PROVIDED TEXT -
--- --- ---

My wife and I are thinking of bareboating next spring either in BVI, USVI, or the Bahamas. This would be our first time doing this and want to minimize any issues. We both have been sailing most of our lives, mostly boats under 25' though. We have owned a Catalina 22 for the past 3 years on the Chesapeake Bay and sail several times a week during the season as well as do multi-day cruises as much as possible. My main concern is qualifying seeing that most companies don't offer anything less than 30'. We both feel confident in our abilities and don't want a captained vessel as this would be a "couples" vacation. So my main questions are:

1. What would be the best location for a first time bareboater taking into consideration cost, ease of navigation and moorings.

2. What location is easiest and cheapest to fly to.

3.What location is best for being able to get off your plane and on to your boat quickly.

4. Are there any companies that have boats under 30' and if not, with our experience to you see any issues with us qualifying.

Thanks in advance for any insight.

--- --- ---

EXERCISE OBJECTIVE -
Reproduce the bareboating post word for word, beginning at the words "2. What location" and stopping after "with us qualifying.".

Data items
--- --- ---

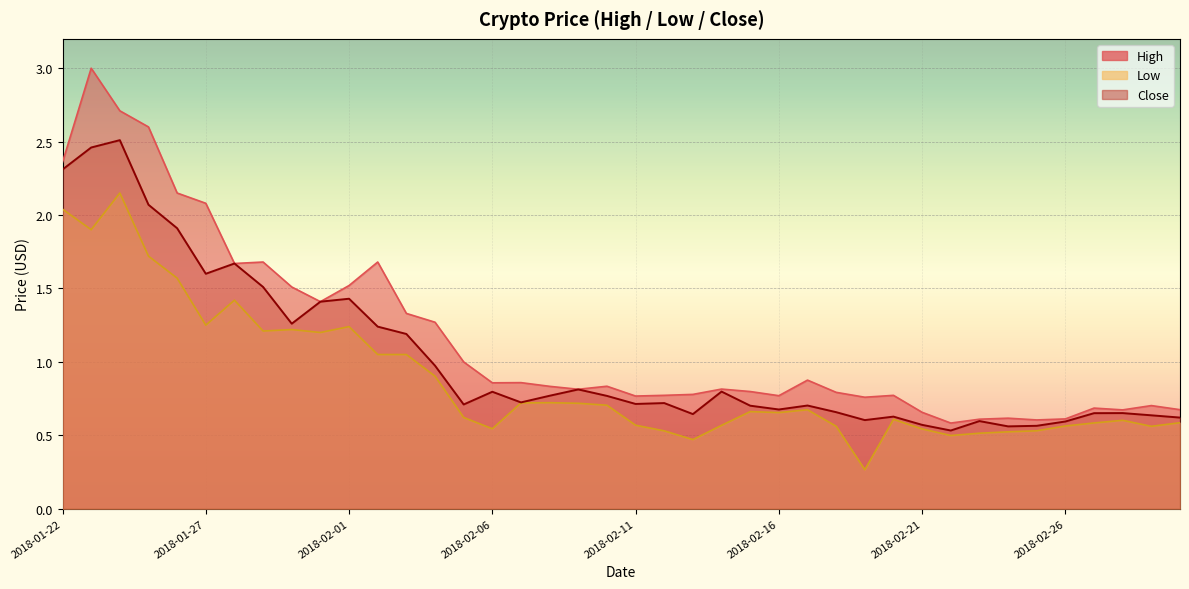

What position from the right is 2018-02-07?

24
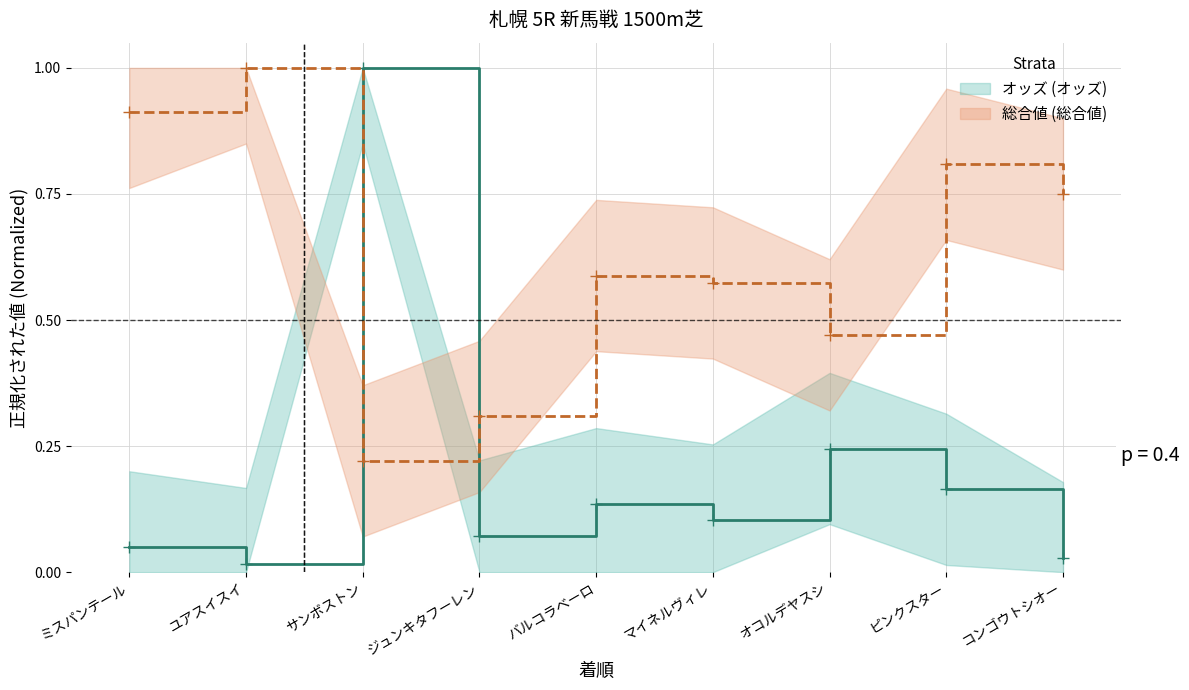

At which category is the sum across all series the highest?

サンボストン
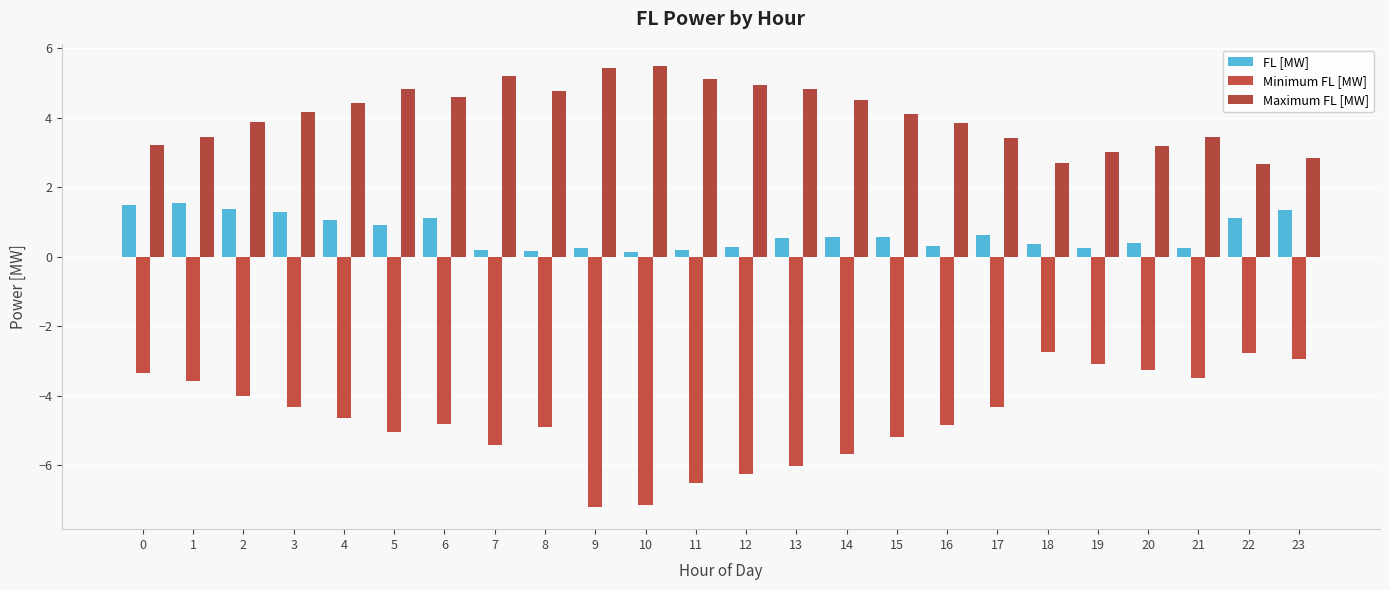

At which category is the sum across all series the highest?

1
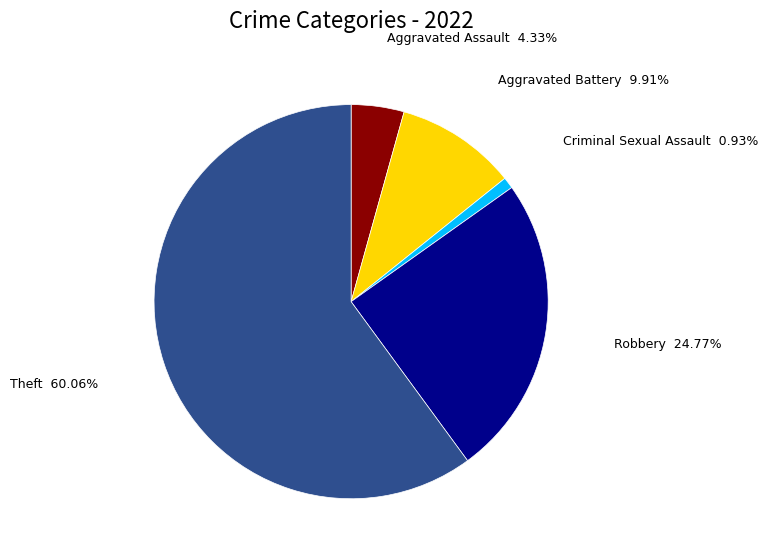

Does any single category account for the majority?

Yes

--- --- ---

WRITTEN REPLY -
2. What location is easiest and cheapest to fly to.

3.What location is best for being able to get off your plane and on to your boat quickly.

4. Are there any companies that have boats under 30' and if not, with our experience to you see any issues with us qualifying.